All the scored tests share the same data inputs, as shown below:
x
: Input data in the type of numpy array, including all train and test data
y
: Target data in the type of numpy array, including all train and test data
prediction
: Prediction result of model to test
prediction_proba
: Prediction probability of model to test, only for classifiers
feature_names
: List of feature names of input data, e.g., [‘temperature’, ‘season’]
feature_types
: List of feature types of input data, e.g., [‘numerical’, ‘categorical’]
target_name
: Target feature name
task_type
: Task type, can be ‘regression’ or ‘classification’
train_idx
: Train samples index
test_idx
: Test samples index
random_state
: Random seed
To simplify the input parameters for each scored test function, we can consolidate all data-related parameters into a single dictionary.
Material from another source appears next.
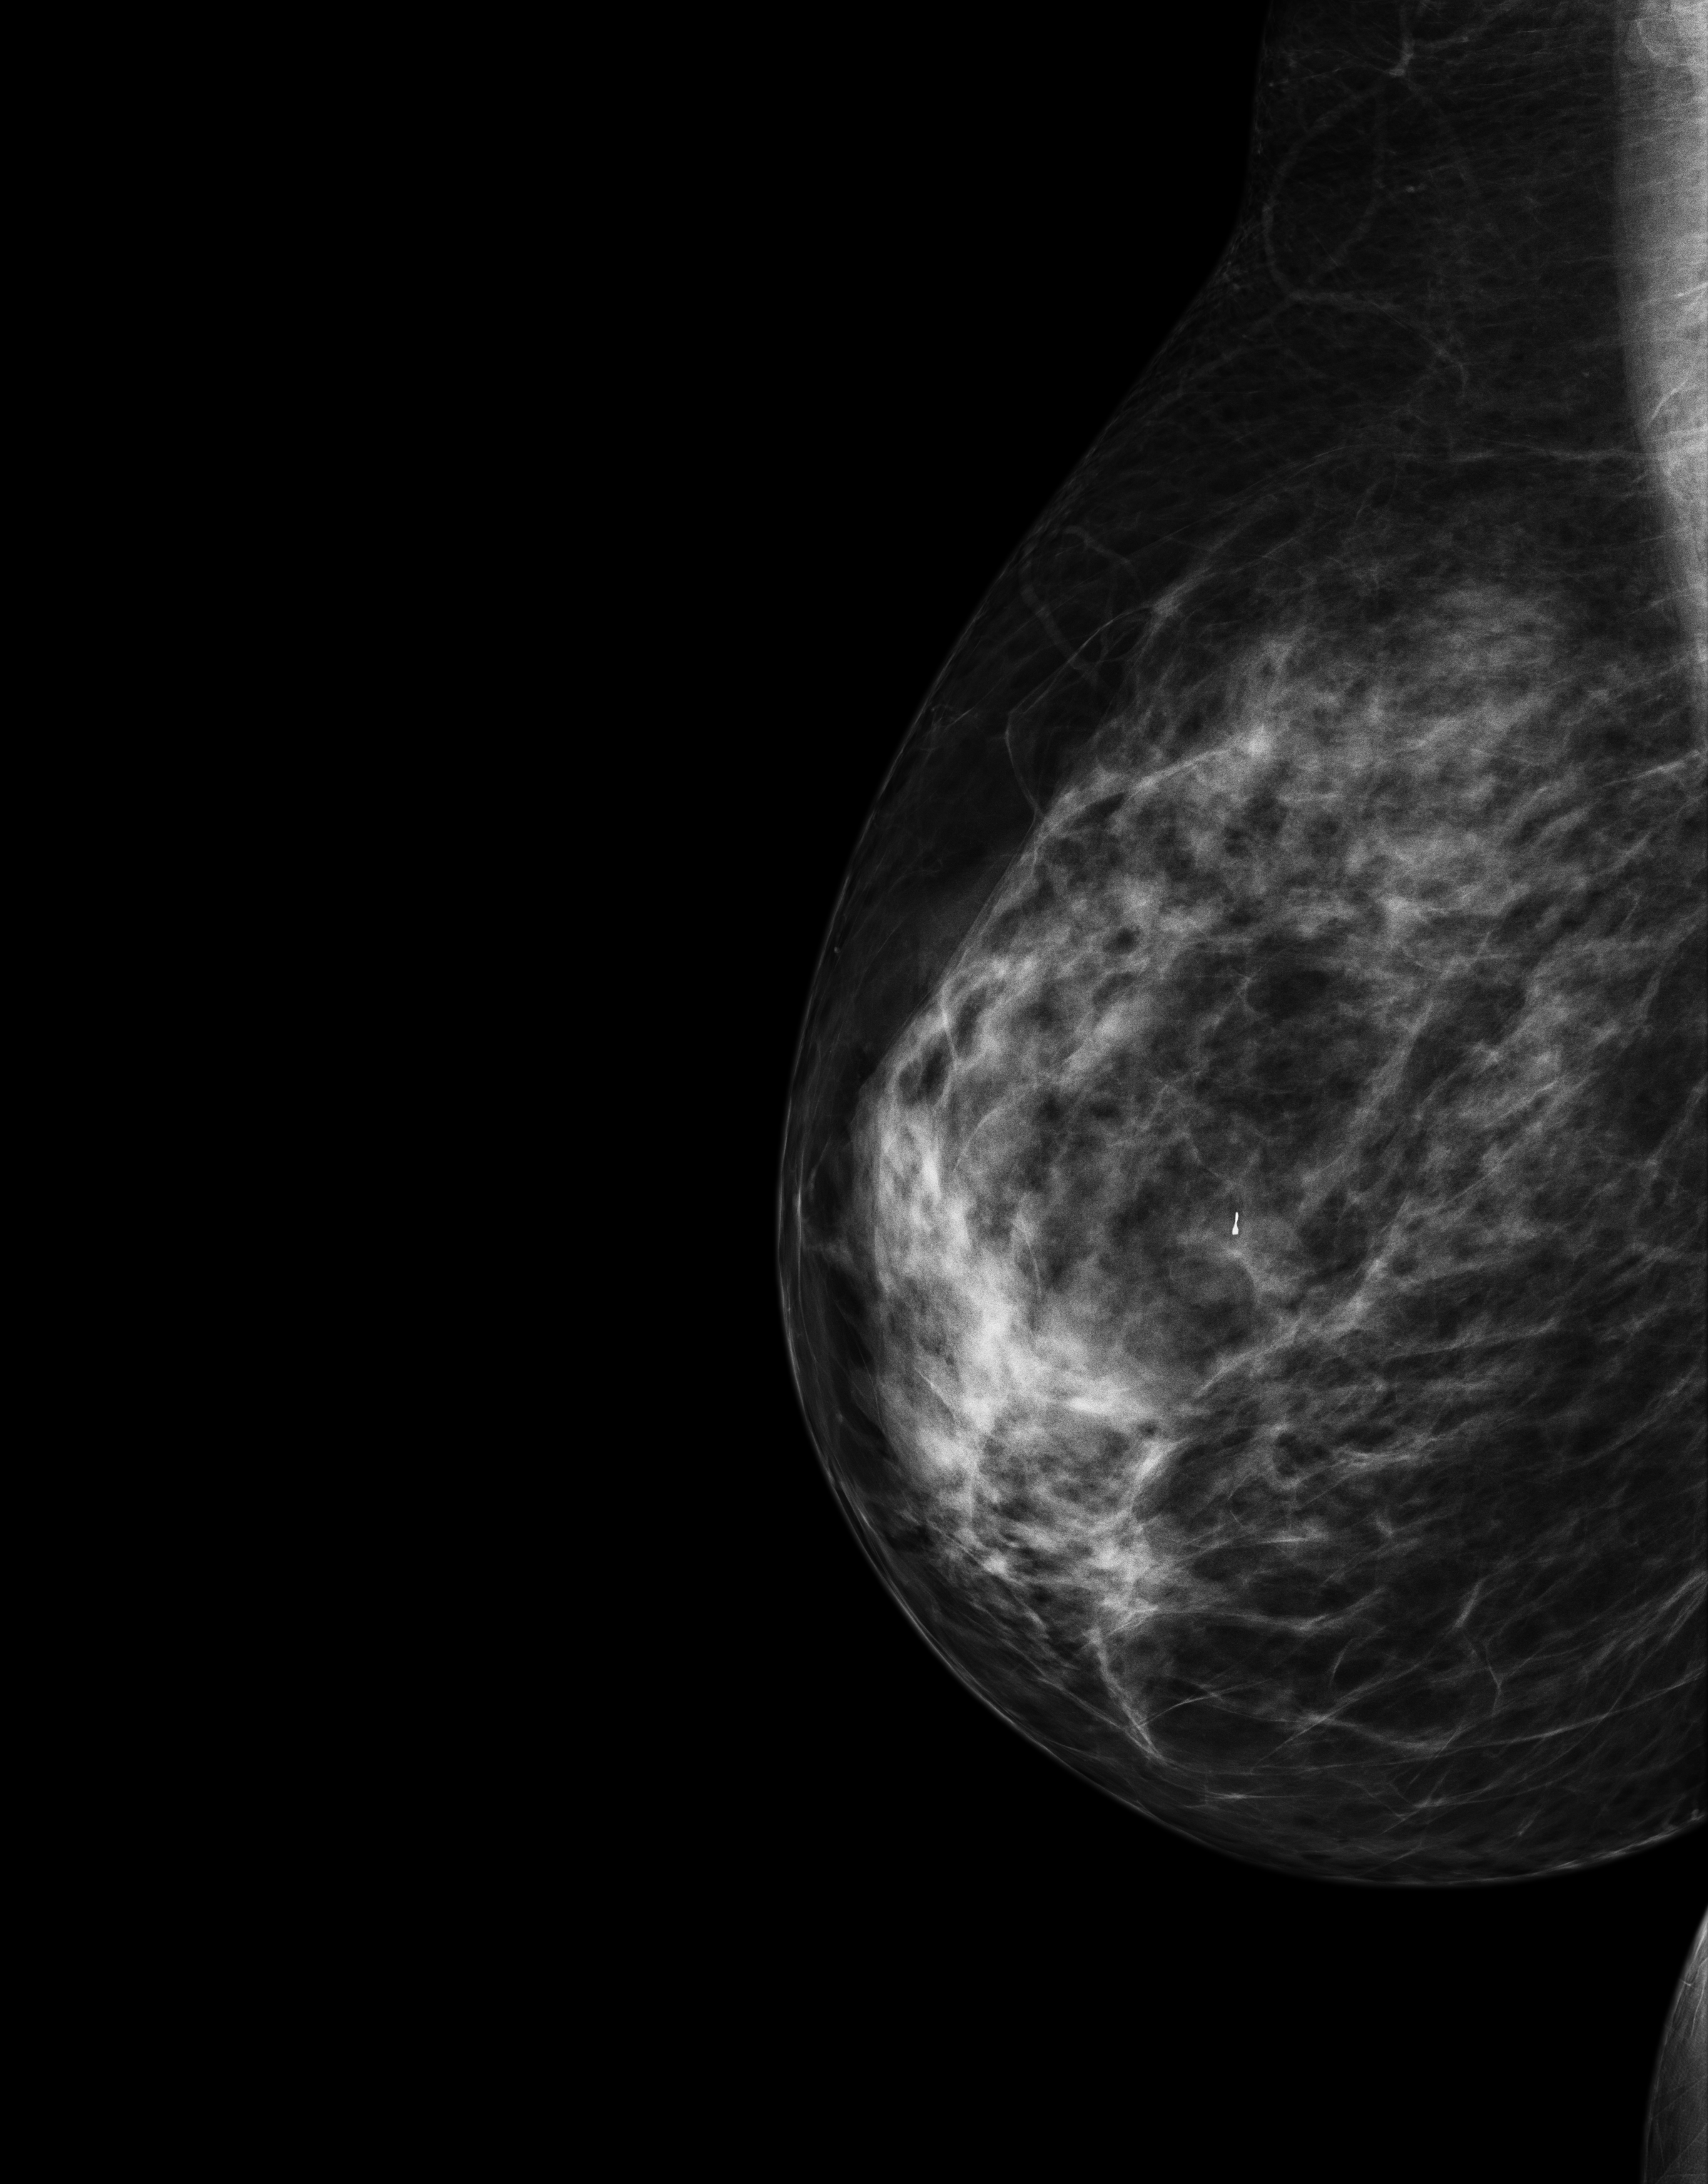
Annual screening mammography examination; compressed breast thickness 82 mm; system: Senographe Essential ADS_56.21.3. Patient: female, 43 years.
Image type: full-field digital mammogram. Breast: right. Projection: laterally exaggerated craniocaudal (XCCL) view.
Then, we can pass the data information and additional parameters to execute different tests. For example, the test_accuracy_residual
test shows the residual plot against one feature of interest.
from piml.scored_test import test_accuracy_residual
result = test_accuracy_residual(**data_dict, show_feature='MedInc', figsize=(5, 4))
Here, we first pass the data_dict to the function. This test further requires the show_feature
parameter, which is the feature of interest. Finally, the figsize
parameter controls the size of the figure.